WHAT TO WORK ON.
1. Using the article on the Pressler lawsuit against Duke, answer these questions:
(a) How many years did Pressler spend at Duke?
(b) Which lawyer is representing Pressler together with Donald Strickland?
(c) Which newspaper published the April 9, 2006, article that quoted Burness?
2. Carry on the article about the Pressler lawsuit against Duke from its final sentence.
---- EXTRACT TO READ
In a hearing in Durham County Superior Court that dripped with homespun colloquialisms and colorful courtroom arguments, Manning ruled only on the arbitration issue, not the merits of Pressler's defamation claims.

John M. Simpson, a Duke attorney, tried to convince Manning that before Pressler's claims could be considered by the courts, the former coach had to go through a university arbitration process.

Pressler, who built a national powerhouse lacrosse team during his 16 years at Duke, was forced out in April 2006 shortly after an escort service dancer accused players of gang-raping her -- allegations that turned out to be phony.

Last spring, Pressler and Duke reached a confidential settlement agreement.

Lawyer Donald Strickland, who is representing Pressler with colleague Jay Trehy, read several paragraphs from that agreement to show that Pressler was no longer bound by policies of previous contracts with Duke.

Pressler has alleged that John Burness, Duke's senior vice president of public affairs and government relations, made slanderous, libelous and defamatory remarks about him to the news media after the settlement agreement was reached.

Initially, Pressler argued that Duke had reneged on its settlement agreement, which had a clause prohibiting disparaging remarks.

But in a legal maneuver designed to sidestep arbitration, Pressler dropped that claim and slimmed down his complaint to focus on Burness' comments.

"We're left with nothing but a naked, soaking-wet bather of a lawsuit involving slander and libel," Manning observed.

In the suit, Pressler complains about an April 9, 2006, article in the New York newspaper Newsday quoting Burness as saying the difference between Pressler and current lacrosse coach John Danowski was "night and day."
--------
---- RECORDED INFORMATION
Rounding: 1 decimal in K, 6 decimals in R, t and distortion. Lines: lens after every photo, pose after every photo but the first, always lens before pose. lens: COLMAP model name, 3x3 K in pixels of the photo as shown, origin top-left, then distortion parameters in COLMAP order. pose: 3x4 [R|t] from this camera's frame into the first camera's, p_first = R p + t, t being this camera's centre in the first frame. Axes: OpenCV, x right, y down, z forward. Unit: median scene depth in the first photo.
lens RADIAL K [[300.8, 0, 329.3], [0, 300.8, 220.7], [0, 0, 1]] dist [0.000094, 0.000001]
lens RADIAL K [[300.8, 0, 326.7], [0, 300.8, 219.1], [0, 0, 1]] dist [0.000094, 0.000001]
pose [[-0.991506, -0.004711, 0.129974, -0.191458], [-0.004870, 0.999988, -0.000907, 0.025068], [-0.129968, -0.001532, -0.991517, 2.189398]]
--------
---- RECORDED INFORMATION
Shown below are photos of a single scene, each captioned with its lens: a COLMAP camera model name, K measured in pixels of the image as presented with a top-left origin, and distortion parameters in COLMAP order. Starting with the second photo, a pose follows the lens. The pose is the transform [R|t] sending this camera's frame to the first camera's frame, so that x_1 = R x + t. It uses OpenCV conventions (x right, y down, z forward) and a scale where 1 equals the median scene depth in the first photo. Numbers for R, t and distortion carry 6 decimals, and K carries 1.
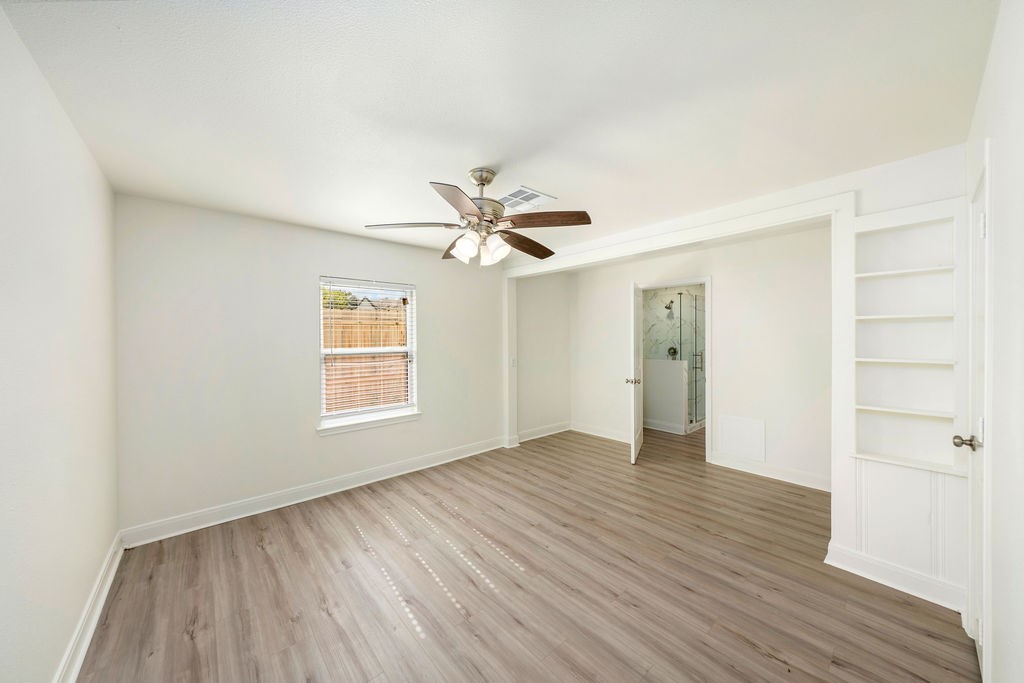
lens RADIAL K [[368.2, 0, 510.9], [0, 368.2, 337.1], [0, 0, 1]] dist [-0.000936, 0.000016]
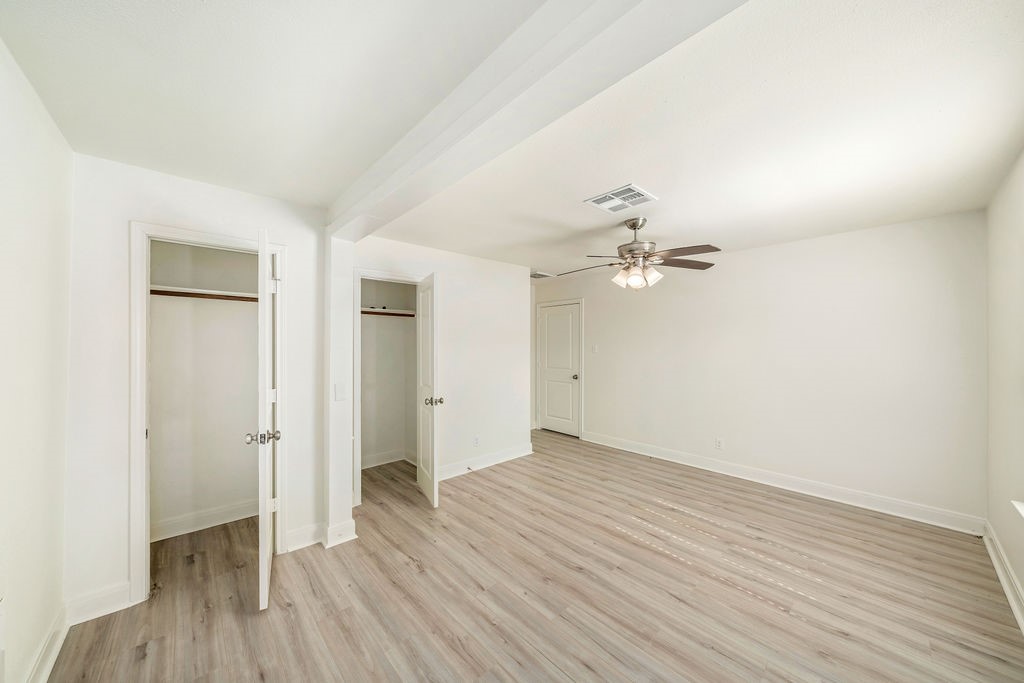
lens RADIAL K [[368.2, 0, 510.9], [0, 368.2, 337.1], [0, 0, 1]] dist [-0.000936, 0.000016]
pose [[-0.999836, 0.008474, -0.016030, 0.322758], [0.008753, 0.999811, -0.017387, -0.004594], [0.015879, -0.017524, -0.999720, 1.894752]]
--------
OUTPUTS IN ORDER.
1.
(a) 16 years
(b) Jay Trehy
(c) Newsday

2.
In that article, the suit contends, Burness described Danowski as a "mensch," a Yiddish word for a person of great integrity and honor that Strickland and Trehy defined in their brief.

"I never heard the word 'mensch,' " Manning deadpanned. "Down here, you know, we just live in tents and eat clay."

The second comment that Pressler complained about came in June, when The Associated Press quoted Burness as saying, "It was essential for the team to have a change of leadership in order to move forward."

Without addressing the merits of the case, Manning said, "The question I have is why would anybody be dumb enough to say what [Burness] did" a year after Pressler was fired.

Burness was not at the hearing and could not be reached to discuss the judge's comments.

Pressler did not attend, either.

Duke's failure to persuade Manning to move the case to arbitration was the university's second loss in court this week on legal maneuvers tied to fallout from the Duke lacrosse case.

In Winston-Salem on Tuesday, a federal judge denied requests to sanction a lawyer representing 38 members of the 2006 team who were not charged in the phony criminal case.

Since losing his Duke job, Pressler has written and promoted a book about the lacrosse case. He now coaches at Bryant University in Rhode Island.